“I am persuaded that your majesty is not unacquainted with the unheard of outrage committed by the arrest of the King of France, the queen my sister and the royal family, and that your sentiments accord with mine on an event which, threatening more atrocious consequences, and fixing the seal of illegality on the preceding excesses, concerns the honor and safety of all governments. Resolved to fulfill what I owe to these considerations, and to my duty as chief of the German empire, and sovereign of the Austrian dominions, I propose to your majesty, in the same manner as I have proposed to the Kings of Spain, Prussia and Naples, as well as to the Empress of Russia, to unite with them, in a concert of measures for obtaining the liberty of the king and his family, and setting bounds to the dangerous excesses of the French Revolution.”
The British people nobly sympathized with the French in their efforts at emancipation, and the British government dared not then shock the public conscience by assailing the patriots in France. Leopold consequently turned to Frederic William of Prussia, and held a private conference with him at Pilnitz, near Dresden, in Saxony, on the 27th of August, 1791. The Count d’Artois, brother of Louis XVI., and who subsequently ascended the French throne as Charles X., joined them in this conference. In the midst of these agitations and schemes Leopold II. was seized with a malignant dysentery, which was aggravated by a life of shameless debauchery, and died on the 1st of March, 1792, in the forty-fifth year of his age, and after a reign of but two years.
Leopold has the reputation of having been, on the whole, a kind-hearted man, but his court was a harem of unblushing profligacy. His broken-hearted wife was compelled to submit to the degradation of daily intimacy with the mistress of her husband. Upon one only of these mistresses the king lavished two hundred thousand dollars in drafts on the bank of Vienna. The sums thus infamously squandered were wrested from the laboring poor. His son, Francis II., who succeeded him upon the throne, was twenty-two years of age. In most affecting terms the widowed queen entreated her son to avoid those vices of his father which had disgraced the monarchy and embittered her whole life.

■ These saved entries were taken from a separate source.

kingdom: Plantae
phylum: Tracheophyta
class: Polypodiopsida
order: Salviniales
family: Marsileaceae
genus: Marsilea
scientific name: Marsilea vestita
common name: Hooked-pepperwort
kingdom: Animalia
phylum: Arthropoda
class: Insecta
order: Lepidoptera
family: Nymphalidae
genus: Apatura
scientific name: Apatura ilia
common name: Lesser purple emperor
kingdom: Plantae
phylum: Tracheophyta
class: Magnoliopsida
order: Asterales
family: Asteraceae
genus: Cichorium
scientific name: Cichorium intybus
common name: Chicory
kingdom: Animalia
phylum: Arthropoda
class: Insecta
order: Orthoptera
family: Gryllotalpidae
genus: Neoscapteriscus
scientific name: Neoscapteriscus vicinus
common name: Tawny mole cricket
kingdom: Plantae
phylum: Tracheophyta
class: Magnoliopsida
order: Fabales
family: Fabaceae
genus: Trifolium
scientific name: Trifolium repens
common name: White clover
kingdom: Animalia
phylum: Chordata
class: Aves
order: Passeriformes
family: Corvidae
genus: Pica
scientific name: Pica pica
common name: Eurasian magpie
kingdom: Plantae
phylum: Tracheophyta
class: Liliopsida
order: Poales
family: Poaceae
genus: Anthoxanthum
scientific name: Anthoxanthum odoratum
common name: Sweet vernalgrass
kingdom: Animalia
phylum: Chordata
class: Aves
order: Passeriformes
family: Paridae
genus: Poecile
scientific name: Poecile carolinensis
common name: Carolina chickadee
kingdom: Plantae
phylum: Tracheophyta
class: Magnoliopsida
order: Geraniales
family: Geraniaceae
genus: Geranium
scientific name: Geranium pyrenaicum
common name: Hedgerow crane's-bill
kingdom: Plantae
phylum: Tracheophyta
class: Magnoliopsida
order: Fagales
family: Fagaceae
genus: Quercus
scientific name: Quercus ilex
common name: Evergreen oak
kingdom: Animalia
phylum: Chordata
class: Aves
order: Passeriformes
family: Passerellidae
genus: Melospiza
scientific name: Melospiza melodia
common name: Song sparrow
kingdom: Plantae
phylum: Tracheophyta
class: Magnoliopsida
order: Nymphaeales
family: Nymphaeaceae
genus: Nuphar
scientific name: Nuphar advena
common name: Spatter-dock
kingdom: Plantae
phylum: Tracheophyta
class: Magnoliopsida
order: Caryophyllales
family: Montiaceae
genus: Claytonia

The reign of Francis II. was so eventful, and was so intimately blended with the fortunes of the French Revolution, the Consulate and the Empire, that the reader must be referred to works upon those subjects for the continuation of the history. During the wars with Napoleon Austria lost forty-five thousand square miles, and about three and a half millions of inhabitants. But when at length the combined monarchs of Europe triumphed over Napoleon, the monarch of the people’s choice, and, in the carnage of Waterloo, swept constitutional liberty from the continent, Austria received again nearly all she had lost.